Se souvenir du présent, esprits de l'assemblage

Date affichée
Du 25 septembre 2021 au 16 janvier 2022

Se souvenir du présent, esprits de l'assemblage

Le 19 CRAC - Centre régional d'art contemporain

Visuel
Noah Purifoy, Welcome, 1995, de Noah Purifoy, Joshua Tree Outdoor Museum, photographie de l’œuvre courtesy Noah Purifoy Foundation © 2021.
Noah Purifoy, Welcome, 1995, de Noah Purifoy, Joshua Tree Outdoor Museum, photographie de l’œuvre courtesy Noah Purifoy Foundation © 2021.

Avec : Nils Alix-Tabeling, Archives des forêts, Wallace Berman, Michael Buthe, Gaëlle Choisne, Julien Creuzet, Michel Gaillot et Jean-Baptiste Sauvage, George Herms, Aurélia Jaubert, Fred Mason, objets vodoun de la collection de Gabin Djimassé, Stuart Perkoff, Sarah Pucci, NoahPurifoy, Hervé Youmbi

Commissariat Anne Giffon-Selle et Arnaud Zohou

L’assemblage promeut une esthétique du non-fini où il s’agit d’ouvrir un nouveau champ qui permet aux gens de penser et d’agir par eux-mêmes (Michael McClure1).

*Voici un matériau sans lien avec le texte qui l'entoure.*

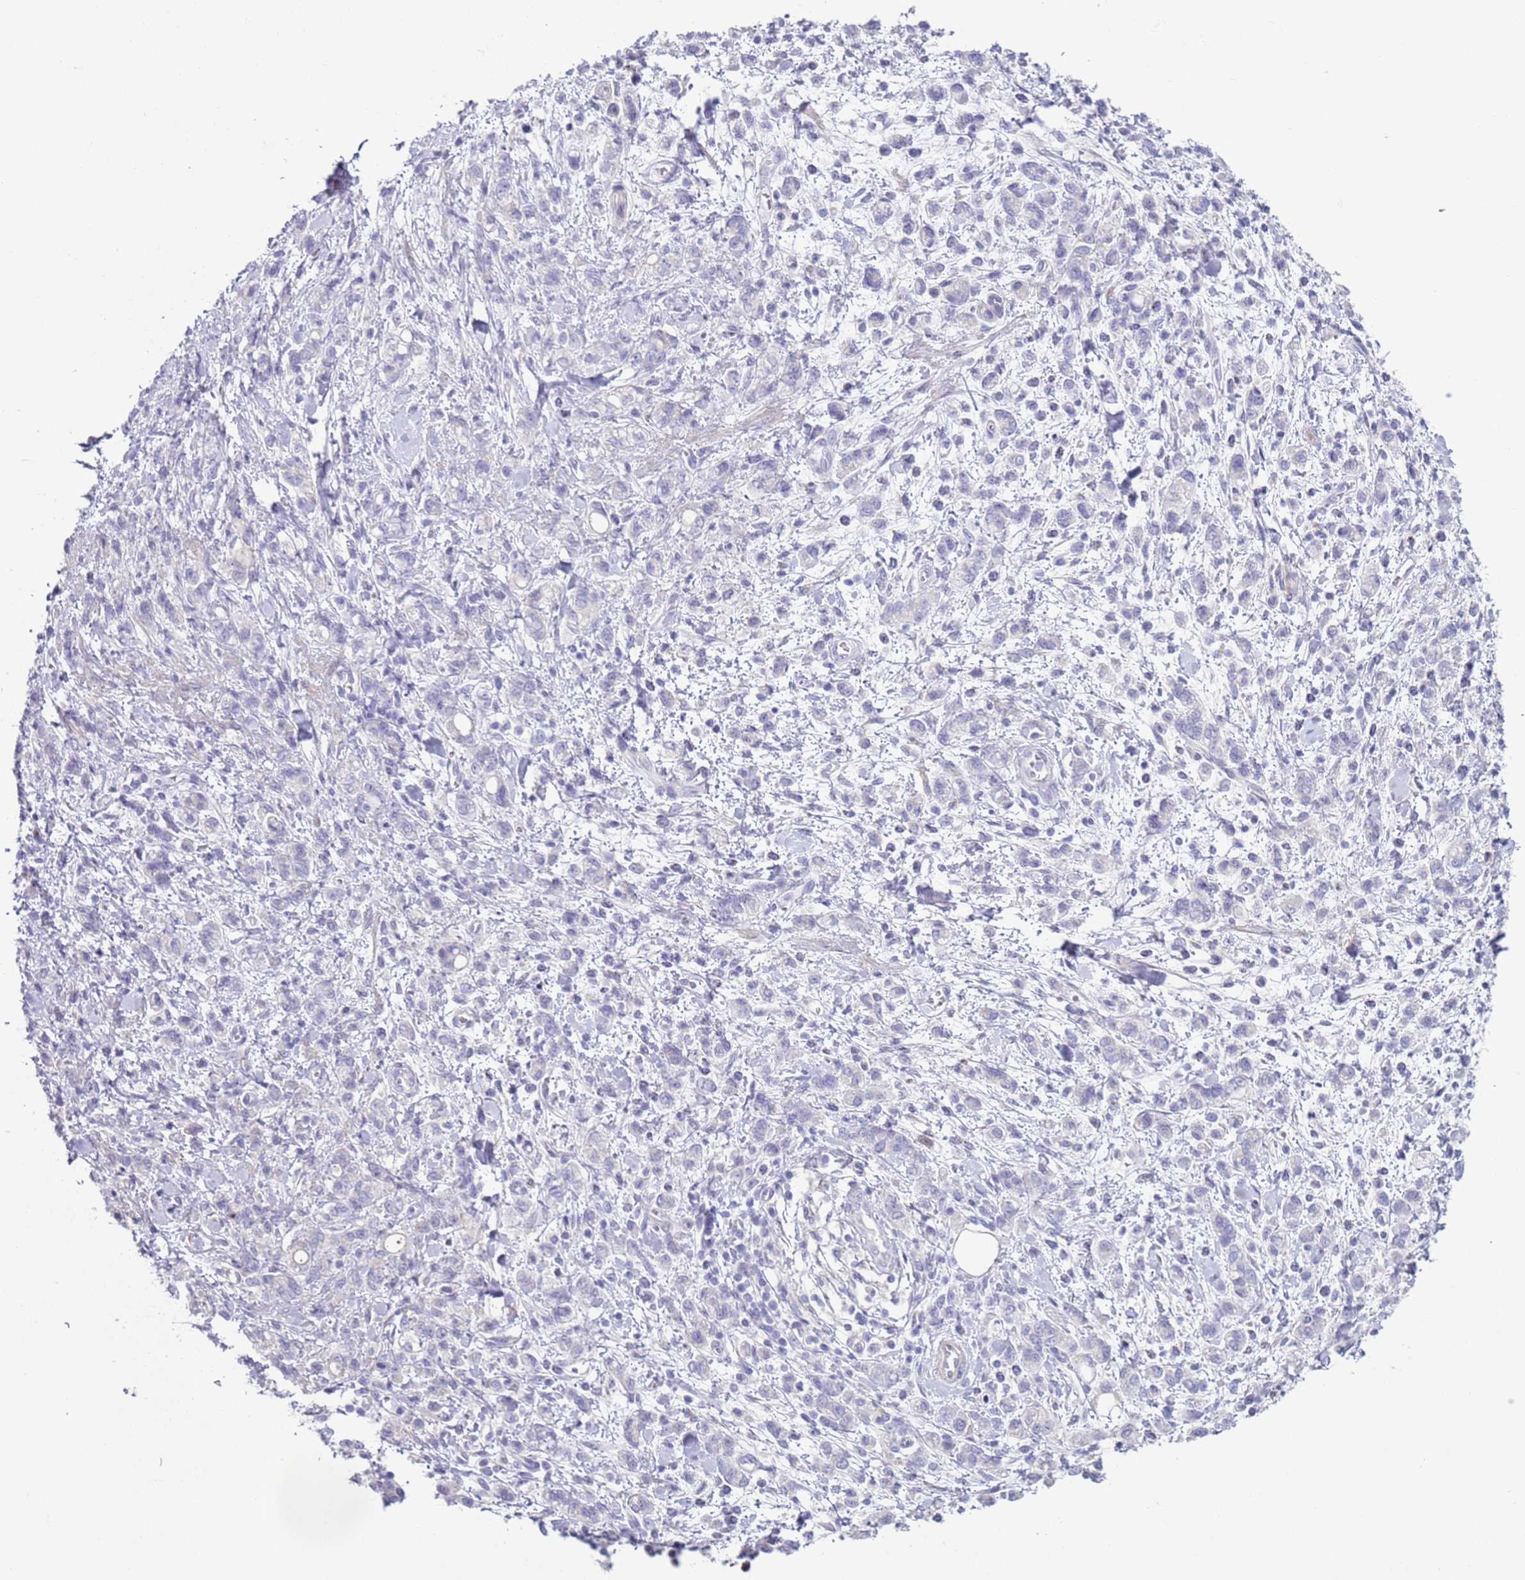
{"staining": {"intensity": "negative", "quantity": "none", "location": "none"}, "tissue": "stomach cancer", "cell_type": "Tumor cells", "image_type": "cancer", "snomed": [{"axis": "morphology", "description": "Adenocarcinoma, NOS"}, {"axis": "topography", "description": "Stomach"}], "caption": "The image exhibits no staining of tumor cells in adenocarcinoma (stomach). (DAB (3,3'-diaminobenzidine) IHC with hematoxylin counter stain).", "gene": "NPAP1", "patient": {"sex": "male", "age": 77}}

Dans Une histoire vraie, film de David Lynch, le protagoniste qui traverse les États-Unis sur une tondeuse à gazon pour rejoindre son frère mourant explique à une jeune femme en errance ce qu’est une famille. Il prend une tige de bois, image alors de l’individu isolé, et la casse en deux, aisément. Il assemble alors une quinzaine de branchettes qu’il serre et attache avec un fil, et tente sans succès de briser le fagot constitué, montrant ainsi à ses yeux ce qu’est une famille, collectif électif ou « naturel ». Il use ainsi de « la technique de l’assemblage, technique artisanale de la solidité qui vise à faire un seul bloc avec plusieurs »2. En peu de mots et par cet acte de juxtaposer ou d’agglomérer divers éléments pour fabriquer une nouvelle entité qui seule donne en retour une véritable consistance à chacun des membres, il montre ce que comprend toute pratique intensive de l’assemblage : un processus d’individuation à travers une expérience collective, révélant une dimension symbolique (psychologique voire spirituelle) liée à une autre profondément sociale.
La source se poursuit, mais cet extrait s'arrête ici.